The college was the American Musical and Dramatic Academy of Los Angeles (AMDA). I’ve always been a writer, but for most of my youth I dreamed of being an actress. I was in two musicals a year since the age of eight. I practiced acting in front of mirrors, acquired scripts, and studied actors on-screen. Most of my friends hated it because I became quite the movie critic in the process.
When I learned that there was a two-year college in L.A. that was focused specifically on the art of performing, I could not be stopped. I drooled over brochures, stared at their website for hours, dreamed of the possibilities this institution could bring. I knew I was going to be an actress. There was no doubt.
Potential students don’t just apply for AMDA. They must audition. Admission scouts come to every major city and stay for one day to oversee auditions. My audition was done in a hotel. I was so nervous the night before that my nose bled.
Hundreds of wannabe students gathered. Actors are a volatile bunch, and under stress, there were tears, laughs, arguments, the works. It was fascinating.
When I was called forward, I entered a conference room and stood in the middle of an empty floor. A table with ten judges watched me with faces that said, “Don’t get your hopes up, kid.” But I was seventeen and more confident than I’ve ever been since and I grinned at them and thought, Watch this.
I performed two monologues.

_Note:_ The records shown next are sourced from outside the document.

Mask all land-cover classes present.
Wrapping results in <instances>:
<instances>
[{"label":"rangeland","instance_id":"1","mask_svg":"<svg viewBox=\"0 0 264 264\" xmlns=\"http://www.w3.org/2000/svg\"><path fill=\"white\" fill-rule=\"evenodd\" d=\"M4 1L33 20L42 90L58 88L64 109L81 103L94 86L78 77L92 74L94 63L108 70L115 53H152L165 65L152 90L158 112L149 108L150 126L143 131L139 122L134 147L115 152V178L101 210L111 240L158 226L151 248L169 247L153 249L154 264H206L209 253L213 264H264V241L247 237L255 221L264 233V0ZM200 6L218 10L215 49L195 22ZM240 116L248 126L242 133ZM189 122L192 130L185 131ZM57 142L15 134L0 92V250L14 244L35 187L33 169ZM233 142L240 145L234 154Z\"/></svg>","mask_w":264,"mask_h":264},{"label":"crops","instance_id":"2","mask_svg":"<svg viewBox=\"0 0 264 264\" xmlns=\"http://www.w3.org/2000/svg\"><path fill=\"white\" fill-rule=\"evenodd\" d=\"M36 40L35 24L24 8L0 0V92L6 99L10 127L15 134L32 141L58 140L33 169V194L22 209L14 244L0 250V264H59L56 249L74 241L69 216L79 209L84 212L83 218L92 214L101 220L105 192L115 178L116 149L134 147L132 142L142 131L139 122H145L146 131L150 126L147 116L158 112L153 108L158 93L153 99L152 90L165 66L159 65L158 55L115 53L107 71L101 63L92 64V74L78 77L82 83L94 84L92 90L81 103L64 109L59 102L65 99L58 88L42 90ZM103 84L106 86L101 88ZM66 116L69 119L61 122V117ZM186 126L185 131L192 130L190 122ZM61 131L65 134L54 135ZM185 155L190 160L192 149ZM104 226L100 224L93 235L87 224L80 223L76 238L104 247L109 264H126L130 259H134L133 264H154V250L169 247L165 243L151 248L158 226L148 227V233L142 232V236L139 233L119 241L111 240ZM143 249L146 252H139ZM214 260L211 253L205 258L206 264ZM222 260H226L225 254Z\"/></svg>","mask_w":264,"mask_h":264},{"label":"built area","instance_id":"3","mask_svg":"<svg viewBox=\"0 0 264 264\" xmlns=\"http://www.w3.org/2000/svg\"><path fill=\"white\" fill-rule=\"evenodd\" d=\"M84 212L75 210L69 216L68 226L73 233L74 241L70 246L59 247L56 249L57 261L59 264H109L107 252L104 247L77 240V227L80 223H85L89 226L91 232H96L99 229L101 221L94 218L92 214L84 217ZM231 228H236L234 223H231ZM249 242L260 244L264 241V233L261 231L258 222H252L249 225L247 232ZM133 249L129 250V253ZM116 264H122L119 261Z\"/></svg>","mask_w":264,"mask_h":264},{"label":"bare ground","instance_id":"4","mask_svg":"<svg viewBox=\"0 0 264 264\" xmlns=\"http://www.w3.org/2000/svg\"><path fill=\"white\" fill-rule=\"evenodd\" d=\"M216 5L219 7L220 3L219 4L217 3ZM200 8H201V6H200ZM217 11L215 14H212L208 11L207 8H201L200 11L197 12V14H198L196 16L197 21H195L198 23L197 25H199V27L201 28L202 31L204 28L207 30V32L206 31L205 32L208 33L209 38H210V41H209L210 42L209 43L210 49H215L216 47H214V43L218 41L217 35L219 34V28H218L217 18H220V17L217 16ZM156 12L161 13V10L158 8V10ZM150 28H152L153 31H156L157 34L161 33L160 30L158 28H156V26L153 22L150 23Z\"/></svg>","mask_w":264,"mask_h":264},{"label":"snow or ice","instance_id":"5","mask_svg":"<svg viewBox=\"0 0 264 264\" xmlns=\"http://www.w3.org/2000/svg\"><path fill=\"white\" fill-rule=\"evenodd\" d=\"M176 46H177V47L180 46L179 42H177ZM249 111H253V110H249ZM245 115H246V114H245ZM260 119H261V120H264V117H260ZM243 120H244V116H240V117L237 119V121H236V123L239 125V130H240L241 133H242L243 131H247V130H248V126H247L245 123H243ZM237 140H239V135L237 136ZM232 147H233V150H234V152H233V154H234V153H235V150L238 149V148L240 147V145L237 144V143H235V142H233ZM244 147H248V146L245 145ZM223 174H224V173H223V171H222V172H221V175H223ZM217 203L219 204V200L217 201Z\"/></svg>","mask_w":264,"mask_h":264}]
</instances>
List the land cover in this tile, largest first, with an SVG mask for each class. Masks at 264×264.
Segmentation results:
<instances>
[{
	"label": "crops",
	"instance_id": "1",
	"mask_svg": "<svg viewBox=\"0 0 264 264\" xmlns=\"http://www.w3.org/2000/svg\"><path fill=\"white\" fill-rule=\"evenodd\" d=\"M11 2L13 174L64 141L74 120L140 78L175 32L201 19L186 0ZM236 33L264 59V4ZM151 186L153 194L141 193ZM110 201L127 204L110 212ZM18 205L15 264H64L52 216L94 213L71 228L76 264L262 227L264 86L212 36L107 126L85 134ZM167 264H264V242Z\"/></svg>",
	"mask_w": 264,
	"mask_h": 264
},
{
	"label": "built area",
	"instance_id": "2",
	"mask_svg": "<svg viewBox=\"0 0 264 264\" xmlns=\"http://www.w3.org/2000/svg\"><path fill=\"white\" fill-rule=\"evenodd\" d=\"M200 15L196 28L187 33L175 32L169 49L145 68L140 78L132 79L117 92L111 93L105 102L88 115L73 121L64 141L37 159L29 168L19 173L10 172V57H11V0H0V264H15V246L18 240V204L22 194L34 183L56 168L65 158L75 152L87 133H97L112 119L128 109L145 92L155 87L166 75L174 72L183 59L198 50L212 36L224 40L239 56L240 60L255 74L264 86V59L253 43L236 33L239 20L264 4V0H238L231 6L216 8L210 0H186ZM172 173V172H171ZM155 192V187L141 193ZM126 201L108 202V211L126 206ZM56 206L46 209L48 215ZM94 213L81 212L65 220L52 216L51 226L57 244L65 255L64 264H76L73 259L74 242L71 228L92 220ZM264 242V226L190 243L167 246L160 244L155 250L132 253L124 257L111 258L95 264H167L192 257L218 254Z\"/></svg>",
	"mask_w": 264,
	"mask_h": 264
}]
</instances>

I did a humor piece from Pensacola and a dark excerpt from Baby in the Basement. I felt great doing what I loved. I didn’t stumble a single word, my body moved with fluidity as though the judges weren’t there at all. I was completely absorbed.

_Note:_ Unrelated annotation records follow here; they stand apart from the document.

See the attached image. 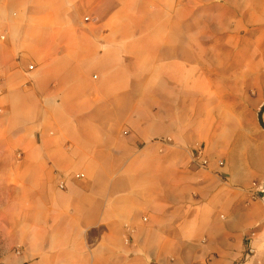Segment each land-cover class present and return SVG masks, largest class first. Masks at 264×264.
<instances>
[{"label": "crops", "instance_id": "crops-1", "mask_svg": "<svg viewBox=\"0 0 264 264\" xmlns=\"http://www.w3.org/2000/svg\"><path fill=\"white\" fill-rule=\"evenodd\" d=\"M215 1L0 0V264H264V0Z\"/></svg>", "mask_w": 264, "mask_h": 264}, {"label": "rangeland", "instance_id": "rangeland-1", "mask_svg": "<svg viewBox=\"0 0 264 264\" xmlns=\"http://www.w3.org/2000/svg\"><path fill=\"white\" fill-rule=\"evenodd\" d=\"M216 4L220 3V0L215 1ZM204 14V13H203ZM263 34V33H261ZM213 36H216L213 34ZM213 46H216L213 44ZM264 46V44H262ZM213 67H219L218 64L213 65ZM219 69V68H218ZM213 78L216 79V76L214 75ZM200 83L198 85L197 91H196V98L198 100H204V98H208V96L211 95V99H219L220 98V92L215 91V85L212 88V91L210 92L208 89L210 85H206L204 81L198 82ZM162 94L158 93L156 91L149 92L148 96V104L146 107L147 111V117L152 121V118L156 117L157 112L159 110L158 107V101L161 100ZM196 139L193 140L190 146L185 147L186 150H194L195 152L203 150L204 149V144H205V137L203 133L197 132ZM148 145H160L162 148H176L179 146L177 142L173 139L171 135H166L164 137H153L149 140H147ZM182 146V145H181ZM246 193L248 194V201H246V206L247 207H252L255 202H262L264 204V186H263V191L256 186L253 185V182L251 183L250 187L248 189H245ZM2 223L3 221L0 219V259L1 255L4 253L3 252V245H4V240L6 238L4 231L2 230ZM251 233V232H250ZM18 252V249L16 250ZM13 251L9 253V255H12ZM1 261V260H0Z\"/></svg>", "mask_w": 264, "mask_h": 264}, {"label": "built area", "instance_id": "built-area-1", "mask_svg": "<svg viewBox=\"0 0 264 264\" xmlns=\"http://www.w3.org/2000/svg\"><path fill=\"white\" fill-rule=\"evenodd\" d=\"M30 69H33V66L30 65L29 66ZM2 80L0 79V84H1ZM197 162H199V164L203 167L206 166L208 164L207 160L204 158L203 153L201 151H199V154L196 158ZM78 176H82V175H78ZM253 185L256 186L257 188H259V190L261 189V191H263V186H260L259 183L257 181L253 182ZM62 188H64V184L61 185Z\"/></svg>", "mask_w": 264, "mask_h": 264}]
</instances>
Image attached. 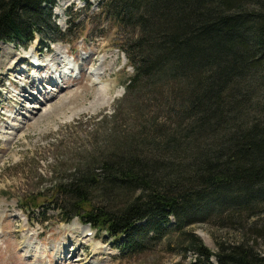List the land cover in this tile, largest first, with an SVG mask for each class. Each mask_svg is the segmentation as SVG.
Instances as JSON below:
<instances>
[{
    "label": "trees",
    "instance_id": "1",
    "mask_svg": "<svg viewBox=\"0 0 264 264\" xmlns=\"http://www.w3.org/2000/svg\"><path fill=\"white\" fill-rule=\"evenodd\" d=\"M57 3L0 0V46L62 40L70 28L57 24ZM97 5L119 29L134 30L123 34L133 67L126 92L151 75L153 85L170 84L176 102L166 122L151 115L147 130L58 181L67 201H53L68 220L78 214L114 237L125 255L174 236L200 264H264V0ZM199 222L215 228L217 250L192 228Z\"/></svg>",
    "mask_w": 264,
    "mask_h": 264
},
{
    "label": "rangeland",
    "instance_id": "2",
    "mask_svg": "<svg viewBox=\"0 0 264 264\" xmlns=\"http://www.w3.org/2000/svg\"><path fill=\"white\" fill-rule=\"evenodd\" d=\"M92 1L87 8L83 0H58L54 17L70 30L49 47L40 36L27 44L1 43L0 264H200L195 254H184L174 236L171 245L155 241L125 255L111 236L84 224L78 214L68 220L63 205L53 201L67 199L57 193L58 181L147 130L151 115L166 122L176 102L170 84L153 85L151 75L126 92L133 67L123 34L134 30L119 29L100 14L98 0ZM37 60L41 64L32 66ZM94 70L101 80L95 84ZM192 228L217 250L213 226L199 222ZM26 243L32 245L29 251Z\"/></svg>",
    "mask_w": 264,
    "mask_h": 264
},
{
    "label": "bare ground",
    "instance_id": "3",
    "mask_svg": "<svg viewBox=\"0 0 264 264\" xmlns=\"http://www.w3.org/2000/svg\"><path fill=\"white\" fill-rule=\"evenodd\" d=\"M8 59H9V57H8L6 60H4V61L7 62ZM37 63H38V60H37L36 63H32V66H35ZM33 64H34V65H33ZM93 73H94V75H95V77H94V78H95V79H94V84L97 83V81H101L100 79H99V80L97 79V76L100 74L99 70H94ZM96 85H97V84H96ZM73 227H74V229H75L76 231H78V232L80 231V229H79L80 226L78 227V225H77V227H76V225H74ZM84 231H88V230L85 229ZM26 240H27V239H26ZM23 241L25 242V240H23ZM24 244H25V243H24ZM26 244H27V243H26ZM31 246H32V245H31L30 243L27 244V245H25V247H26V249H27L28 251H29V248H31Z\"/></svg>",
    "mask_w": 264,
    "mask_h": 264
},
{
    "label": "water",
    "instance_id": "4",
    "mask_svg": "<svg viewBox=\"0 0 264 264\" xmlns=\"http://www.w3.org/2000/svg\"><path fill=\"white\" fill-rule=\"evenodd\" d=\"M95 179V178H94Z\"/></svg>",
    "mask_w": 264,
    "mask_h": 264
}]
</instances>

Interviews followed the monologues. I was taken to another room where more school officials sat at tables and had one-on-ones with students. I was nearly bouncing with energy. I don’t remember what was said except at the very end she asked me why I wanted to act.
I said, “I don’t just want to act, I know that I’m going to be an actress.”

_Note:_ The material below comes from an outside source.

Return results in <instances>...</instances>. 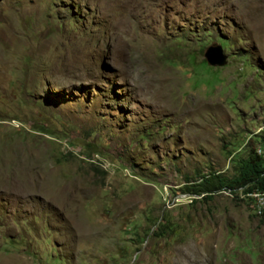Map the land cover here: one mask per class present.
I'll use <instances>...</instances> for the list:
<instances>
[{"label":"rangeland","instance_id":"1","mask_svg":"<svg viewBox=\"0 0 264 264\" xmlns=\"http://www.w3.org/2000/svg\"><path fill=\"white\" fill-rule=\"evenodd\" d=\"M263 140L264 0H0V264H264Z\"/></svg>","mask_w":264,"mask_h":264},{"label":"trees","instance_id":"2","mask_svg":"<svg viewBox=\"0 0 264 264\" xmlns=\"http://www.w3.org/2000/svg\"><path fill=\"white\" fill-rule=\"evenodd\" d=\"M247 144L250 151L245 157L238 159L233 176L226 177L219 172L203 174L199 181L188 189L189 193L207 200L224 188L248 185L251 190L253 188L264 190V140L259 149H255L251 141Z\"/></svg>","mask_w":264,"mask_h":264},{"label":"built area","instance_id":"3","mask_svg":"<svg viewBox=\"0 0 264 264\" xmlns=\"http://www.w3.org/2000/svg\"><path fill=\"white\" fill-rule=\"evenodd\" d=\"M224 189L229 190L231 192L229 193L230 195L245 200L256 215L264 218V190L259 188L251 190L248 185Z\"/></svg>","mask_w":264,"mask_h":264},{"label":"water","instance_id":"4","mask_svg":"<svg viewBox=\"0 0 264 264\" xmlns=\"http://www.w3.org/2000/svg\"><path fill=\"white\" fill-rule=\"evenodd\" d=\"M204 57L211 66H223L227 61V56L223 53L222 47L216 43L206 48Z\"/></svg>","mask_w":264,"mask_h":264}]
</instances>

I thought that was weird, but her hands flew to her chest. She was touched. A few months later, I got a phone call. I was accepted with a grant.
Soon I was off to Los Angeles. But I had to leave my boyfriend behind. He flew me there, only leaving my side when school started. I remember saying goodbye to him at the gate. His arms around me. I tried to savor his scent, his touch, the sound of his voice. I memorized it, a small part of me knowing that this could be the very last time. I still remember it all.
The entirety of my year at AMDA was overshadowed with an extensive loneliness. I’d never been more stressed, more excited, more depressed, or more joyful. It’s a miracle I didn’t explode.
We spoke to each other on the phone every day. We fought every day. It came to the point that I knew I had to choose.
Him or my dream.
Every adult who’d ever spoke to me had a voice in my head screaming, Don’t choose a man over your dreams!
But my heart has a big voice.
I left school with nothing but memories that would soon hang over me like an eternal rain cloud. For years after AMDA, I struggled to accept my decision. I had turned my back on a city that I loved, people that I had formed a beautiful bond with, and a dream I had nurtured throughout my childhood. Surrounded by the Midwest and all that entails, I saw beauty in nothing, and no matter what I took into my body I never felt fulfilled.
Time made it better. The man I left AMDA for is now my husband and we have a home, a daughter, a son, and a fat orange cat. I am finally enjoying my day job and finding an abundance of time to write and read. It’s been years since I felt regret for leaving AMDA.
But the other night, after having a really unfortunate handful of days and two huge disappointments, I had an AMDA dream again. It was the first time in a very long time. And I couldn’t help but think about what I’d left behind, and what I gained by doing so.
Regret is a twisting, thorny, brutal emotion. I regret feeling regret for all that time. I regret the energy I wasted on what could have been. I regret the financial strain my one year at AMDA brought me. I regret loving it so much that in times of hardship my mind finds escape in those memories. I regret feeling torn in half so often.
But without that regret, I’d probably never truly appreciate everything wonderful I now have because of a choice I made twelve years ago. And in many ways, I am grateful for it all.